■ YOUR TASK ■
State how many lines in the listing below include the string "index". The answer is the number alone.

[RECORDS SHOWN — start]

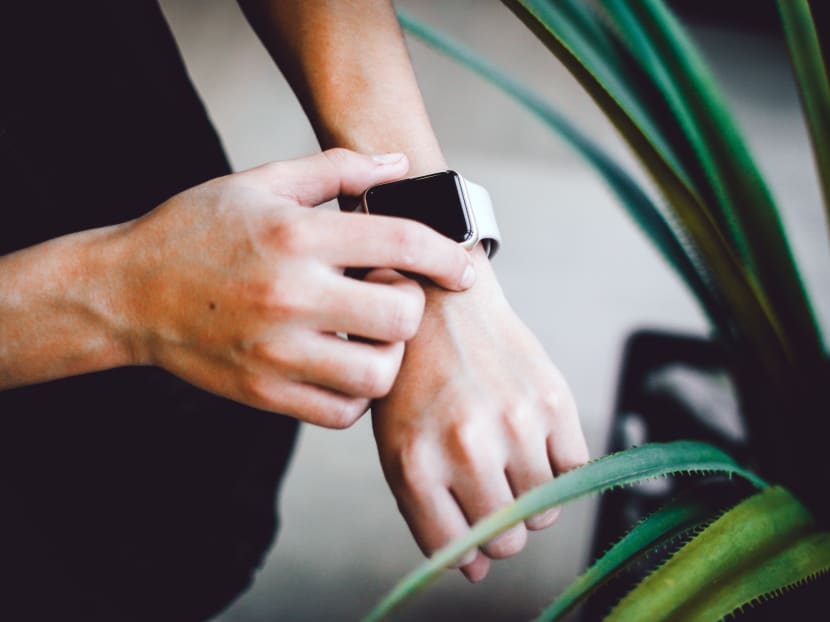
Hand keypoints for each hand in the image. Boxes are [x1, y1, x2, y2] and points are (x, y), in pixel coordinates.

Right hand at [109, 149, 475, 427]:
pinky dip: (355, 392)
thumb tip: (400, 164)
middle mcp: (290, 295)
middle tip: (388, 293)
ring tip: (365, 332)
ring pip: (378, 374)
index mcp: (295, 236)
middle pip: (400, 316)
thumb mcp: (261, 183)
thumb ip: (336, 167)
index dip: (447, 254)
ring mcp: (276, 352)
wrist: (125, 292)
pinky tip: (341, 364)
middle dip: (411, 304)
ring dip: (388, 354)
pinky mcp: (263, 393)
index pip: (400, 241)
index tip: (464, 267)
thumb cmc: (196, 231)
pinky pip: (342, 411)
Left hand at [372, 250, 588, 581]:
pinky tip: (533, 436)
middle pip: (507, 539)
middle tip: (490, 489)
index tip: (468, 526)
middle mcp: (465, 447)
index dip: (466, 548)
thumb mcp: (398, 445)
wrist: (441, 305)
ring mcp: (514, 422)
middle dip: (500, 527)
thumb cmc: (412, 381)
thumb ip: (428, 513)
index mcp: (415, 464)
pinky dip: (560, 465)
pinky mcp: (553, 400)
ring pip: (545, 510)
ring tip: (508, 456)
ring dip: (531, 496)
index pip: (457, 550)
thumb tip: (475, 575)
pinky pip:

[RECORDS SHOWN — finish]

■ EXERCISE ANSWER ■
8